In src/sost/metrics.ts, the scoring functions are marked @kuralPure — they have no side effects and no calls signal. Their signatures alone capture their structural shape. But renderHero in src/ui/hero.ts is marked @kuralCauses writes hero display to stdout — this side effect becomes part of its leaf vector, distinguishing it from pure computation functions with similar type signatures.

Signature formula

signatureFacet = emb(signature)

signatureFacet = 0.7 × emb(signature) + 0.3 × emb(causes)

signatureFacet = 0.7 × emb(signature) + 0.3 × emb(calls)

signatureFacet = 0.6 × emb(signature) + 0.25 × emb(causes) + 0.15 × emb(calls)

The weights come from src/ingestion/embed/blend.ts — the only module that defines mixing rules.

6. Path Signal Construction

The path signal grounds generic names in filesystem context. The top 3 domain keywords are auto-selected from config by cosine similarity to all unit names:

Unit position	Path signal format	Example
Root (e.g., `src/`)	`keyword1-keyword2-keyword3/`	`code-structure-scoring/`
All other units	`keyword1/keyword2/keyword3/ancestor/path/`	`code/structure/scoring/models/`

The root has no filesystem ancestry, so domain keywords alone set the context. For other units, the path includes ancestors but strips the unit's own name — it tells you where you are without repeating who you are.

7. Signature Formats

Prose signatures (primary)

When Language Service data is available, signatures are generated as natural language:

takes file ([KuralFile]), count (a number). Returns nothing.

[KuralFile]: a source file with functions and types

Primitive types map to natural language: string becomes "text", number becomes "a number", void becomes "nothing". Domain-specific types are wrapped as dictionary references — the dictionary maps opaque terms to definitions the embedding model can understand.
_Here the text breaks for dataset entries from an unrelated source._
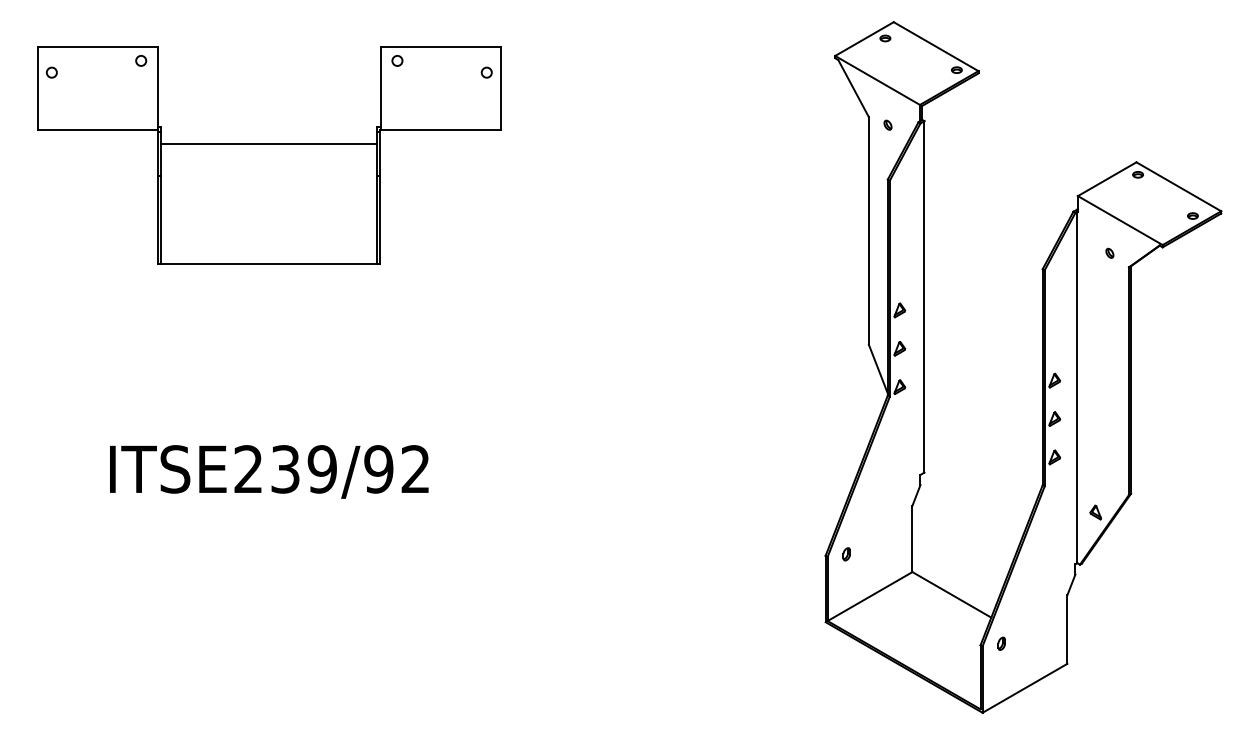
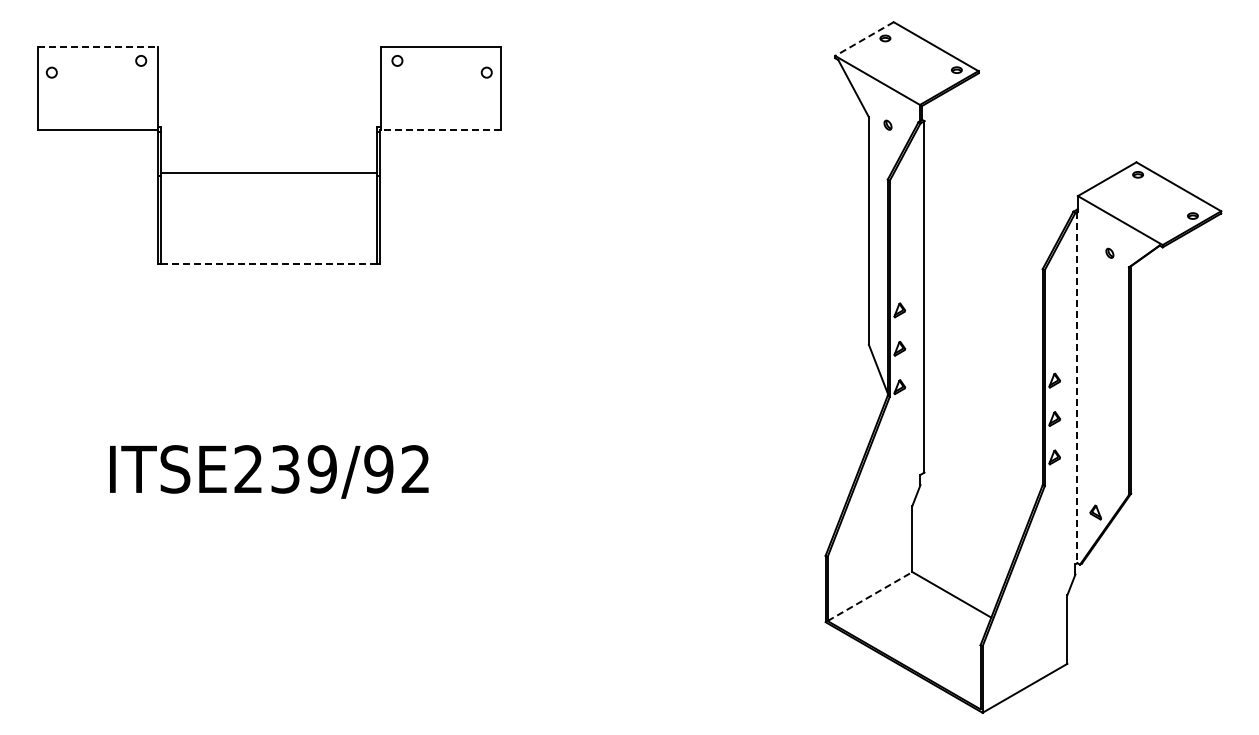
line at (864, 39): solid -> dashed
line at (97, 46): solid -> dashed
line at (440, 129): solid -> dashed
line at (269, 143) position: (269, 143) -> (269, 172)
line at (269, 263): solid -> dashed
line at (1077, 387): solid -> dashed
part at (846, 554): present -> none
line at (870, 596): solid -> dashed
part at (1001, 643): present -> none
Structural signatures (fallback)

Unit	Format
Type	`fields: name (type), ...`
Function	`params: name (type), ... \| returns: type`
File	`exports: Name, ...`
Directory	`children: name, ...`

8. Domain Keywords

Provided in config as a list. The top 3 most relevant are auto-selected:

Embed all unit names in the codebase
Embed all candidate domain keywords
Score each keyword by aggregate cosine similarity to all names
Select top 3 by descending score

These 3 keywords are used to construct every path signal.

9. Embedding Call Count

Scenario	Embedder calls	Facets embedded
Base (no optional signals)	4	name, description, signature, path
+ impure functions	+1	causes
+ functions with outbound calls	+1	calls
+ leaves with parent descriptions	+1	parent context

Causes, calls, and parent descriptions are embedded selectively — only non-empty texts are sent to the embedder. Units without a signal receive empty vectors, and applySignatureSignals returns their signature unchanged.